Turns out that General Braddock also belonged to the Coldstream Guards. Officers from the Coldstream Guards actually travelled to Pennsylvania to dedicate a new monument at General Braddock’s grave in 1913. So, they did this less than a year before World War I started.
Now, just to be clear, General Braddock wasn’t buried at the actual battlefield. He wasn’t buried at Kennywood Park. Braddock was wounded at the battlefield that is behind Kennywood. He died of his injuries later, and miles away, during the retreat.
A young George Washington served as an officer on Braddock’s staff. Washington had to oversee Braddock’s burial.
The Coldstream Guards dedicated a new monument at Braddock’s actual grave in Fayette County in 1913. They actually travelled from the United Kingdom to Pennsylvania and attended the dedication ceremony. Here is an old photo that I took of the actual grave in Fayette County.
Braddock’s Grave in Fayette County, Pennsylvania
Here is a close-up of the Coldstream Guards’ regimental badge on Braddock’s grave monument:
Here is a close-up of the Coldstream Guard’s regimental badge on Braddock’s grave monument in Fayette County, Pennsylvania.
I really wish that I could blog here that the Coldstream Guards also visited Kennywood Park in 1913 during their trip to see Braddock’s grave.
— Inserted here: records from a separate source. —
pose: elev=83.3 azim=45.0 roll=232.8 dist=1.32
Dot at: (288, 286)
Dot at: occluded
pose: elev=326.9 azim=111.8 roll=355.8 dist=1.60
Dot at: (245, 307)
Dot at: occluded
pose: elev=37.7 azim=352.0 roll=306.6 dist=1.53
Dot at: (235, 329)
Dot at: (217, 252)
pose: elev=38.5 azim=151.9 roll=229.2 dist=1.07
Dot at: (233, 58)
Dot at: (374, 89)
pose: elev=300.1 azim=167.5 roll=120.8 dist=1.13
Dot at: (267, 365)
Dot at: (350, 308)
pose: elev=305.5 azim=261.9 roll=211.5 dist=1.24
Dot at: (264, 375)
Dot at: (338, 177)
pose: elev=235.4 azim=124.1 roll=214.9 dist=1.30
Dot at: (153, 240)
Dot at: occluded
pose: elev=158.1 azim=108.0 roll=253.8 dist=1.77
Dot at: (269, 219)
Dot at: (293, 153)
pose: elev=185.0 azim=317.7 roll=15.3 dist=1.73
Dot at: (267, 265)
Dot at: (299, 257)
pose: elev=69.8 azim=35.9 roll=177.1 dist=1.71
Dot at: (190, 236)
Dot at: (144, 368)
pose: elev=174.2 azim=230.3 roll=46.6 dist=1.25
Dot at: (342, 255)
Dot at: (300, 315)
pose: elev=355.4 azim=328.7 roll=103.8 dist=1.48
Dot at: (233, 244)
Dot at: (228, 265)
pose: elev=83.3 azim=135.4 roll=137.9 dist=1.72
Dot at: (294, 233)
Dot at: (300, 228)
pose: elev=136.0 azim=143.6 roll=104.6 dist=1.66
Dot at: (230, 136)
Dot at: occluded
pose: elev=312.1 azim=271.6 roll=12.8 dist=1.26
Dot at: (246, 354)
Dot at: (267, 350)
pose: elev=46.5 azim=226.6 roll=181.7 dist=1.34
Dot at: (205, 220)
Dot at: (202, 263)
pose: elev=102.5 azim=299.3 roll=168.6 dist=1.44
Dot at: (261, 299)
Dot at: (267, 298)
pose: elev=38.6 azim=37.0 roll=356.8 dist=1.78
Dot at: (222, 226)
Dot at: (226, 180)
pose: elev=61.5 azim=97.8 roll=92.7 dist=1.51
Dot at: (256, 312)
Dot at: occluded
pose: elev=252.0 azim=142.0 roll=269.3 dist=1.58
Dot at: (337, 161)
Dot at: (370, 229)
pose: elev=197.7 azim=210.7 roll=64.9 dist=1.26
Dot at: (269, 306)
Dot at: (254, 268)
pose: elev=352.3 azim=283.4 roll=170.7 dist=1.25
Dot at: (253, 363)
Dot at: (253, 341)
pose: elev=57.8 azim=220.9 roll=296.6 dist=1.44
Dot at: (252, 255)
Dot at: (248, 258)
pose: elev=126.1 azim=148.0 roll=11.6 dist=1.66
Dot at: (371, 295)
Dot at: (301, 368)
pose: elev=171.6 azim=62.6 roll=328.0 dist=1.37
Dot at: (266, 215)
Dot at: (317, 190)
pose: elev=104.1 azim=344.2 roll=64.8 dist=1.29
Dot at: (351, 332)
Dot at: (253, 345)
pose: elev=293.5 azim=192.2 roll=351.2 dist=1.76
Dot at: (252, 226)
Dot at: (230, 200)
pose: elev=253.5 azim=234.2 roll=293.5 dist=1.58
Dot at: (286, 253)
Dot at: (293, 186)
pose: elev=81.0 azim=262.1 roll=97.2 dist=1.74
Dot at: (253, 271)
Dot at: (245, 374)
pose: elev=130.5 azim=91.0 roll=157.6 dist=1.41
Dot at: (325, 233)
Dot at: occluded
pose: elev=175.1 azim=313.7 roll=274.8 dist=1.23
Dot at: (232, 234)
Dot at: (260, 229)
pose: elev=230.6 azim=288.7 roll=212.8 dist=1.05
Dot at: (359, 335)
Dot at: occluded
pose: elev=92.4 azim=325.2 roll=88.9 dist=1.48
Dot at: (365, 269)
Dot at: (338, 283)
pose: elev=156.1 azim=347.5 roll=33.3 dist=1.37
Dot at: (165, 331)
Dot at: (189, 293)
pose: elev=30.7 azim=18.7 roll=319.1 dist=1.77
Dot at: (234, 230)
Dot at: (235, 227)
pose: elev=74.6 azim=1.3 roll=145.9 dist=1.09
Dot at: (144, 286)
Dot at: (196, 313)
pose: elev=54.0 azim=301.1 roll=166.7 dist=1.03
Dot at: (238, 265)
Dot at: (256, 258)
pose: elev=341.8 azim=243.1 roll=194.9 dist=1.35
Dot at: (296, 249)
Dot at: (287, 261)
A trip to Kennywood in the summer before World War I! Sadly, I have not found any mention of any Coldstream Guard visit to Kennywood during any of my 20 minute Google searches.
That would be a fun story to tell, if it were true.
I don’t have anything else to add here about the Tower of London, the Coldstream Guards, or Braddock’s actual grave in Fayette County.
The rest of this is about Kennywood Park, the Battle of the Monongahela battlefield, and the bike trail that runs between these two.
I discovered a now-defunct travel blog in which the blogger visited this area because he had an interest in the battle’s military history. In his blog, he RAILED against “developers” for completely carving up the actual site of the Battle of the Monongahela. (There’s actually a “Braddock’s Battlefield History Center” IN Braddock, PA, near the site of the battle. However, I think that this blogger meant that he wanted to visit someplace where one could retrace the actual battle, like one can do at Gettysburg.)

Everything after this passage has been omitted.